== Activity ==
Please go through the listing below and keep only the lines that contain the word "True". Case matters.

---------- Data for processing ----------

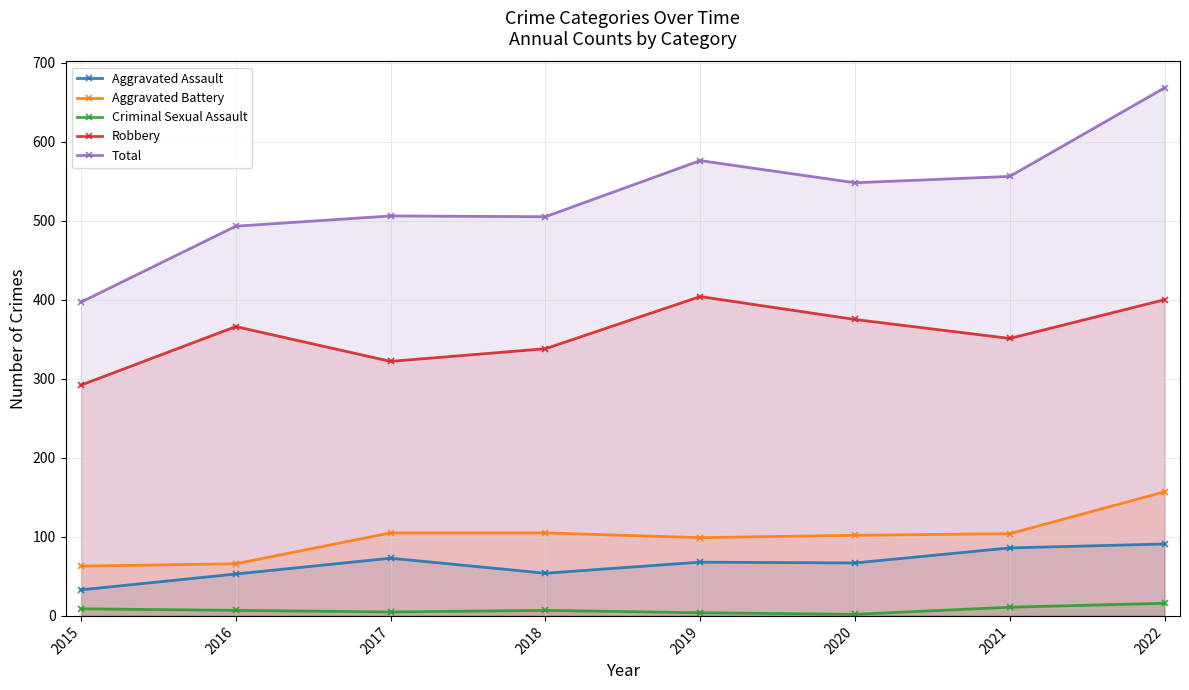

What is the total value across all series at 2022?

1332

----------
---------- Data for processing ----------

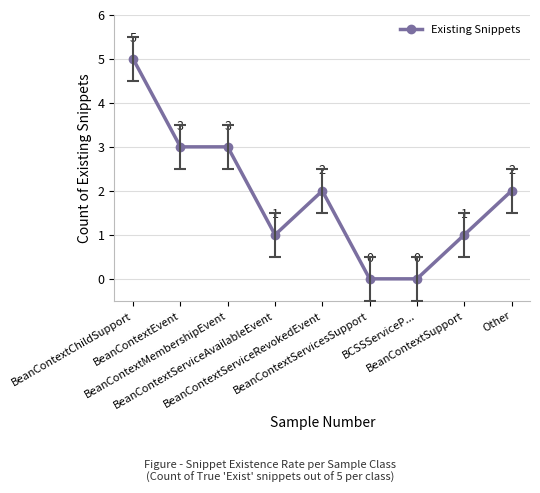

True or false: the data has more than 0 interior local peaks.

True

----------
---------- Data for processing ----------

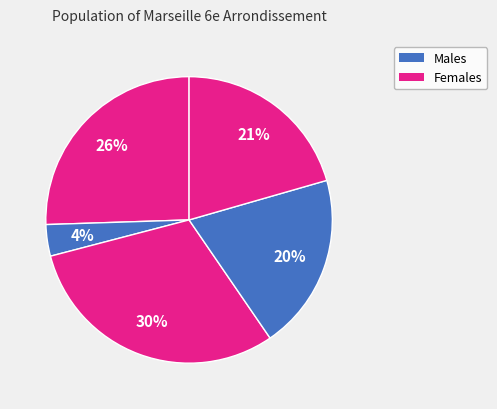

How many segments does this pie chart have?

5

----------

== Task response ==
True or false: the data has more than 0 interior local peaks.
True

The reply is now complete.